((

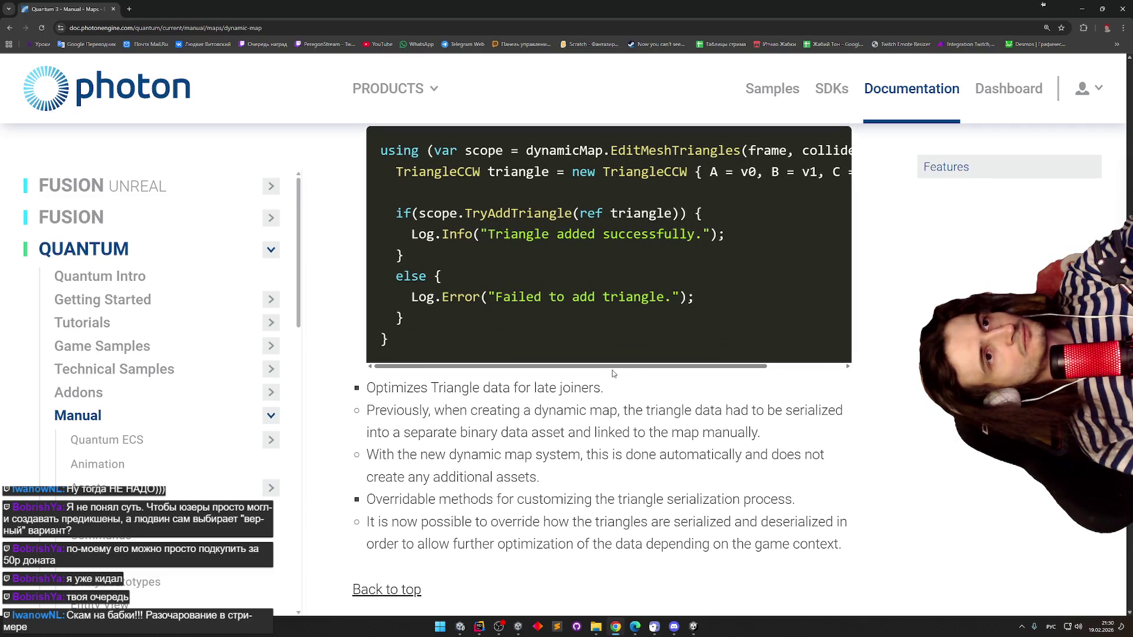
mouse_move(612, 372)
mouse_down()
mouse_move(685, 376)
mouse_move(592, 375)
mouse_up()
scroll(626, 415, down, 2)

))

--- WORK TASK ---
Respond with the exact lines running from the one that contains "mouse_move(685, 376)" through the last line of the data above, and no other lines.

--- TASK RESULT ---
mouse_move(685, 376)
mouse_move(592, 375)
mouse_up()
scroll(626, 415, down, 2)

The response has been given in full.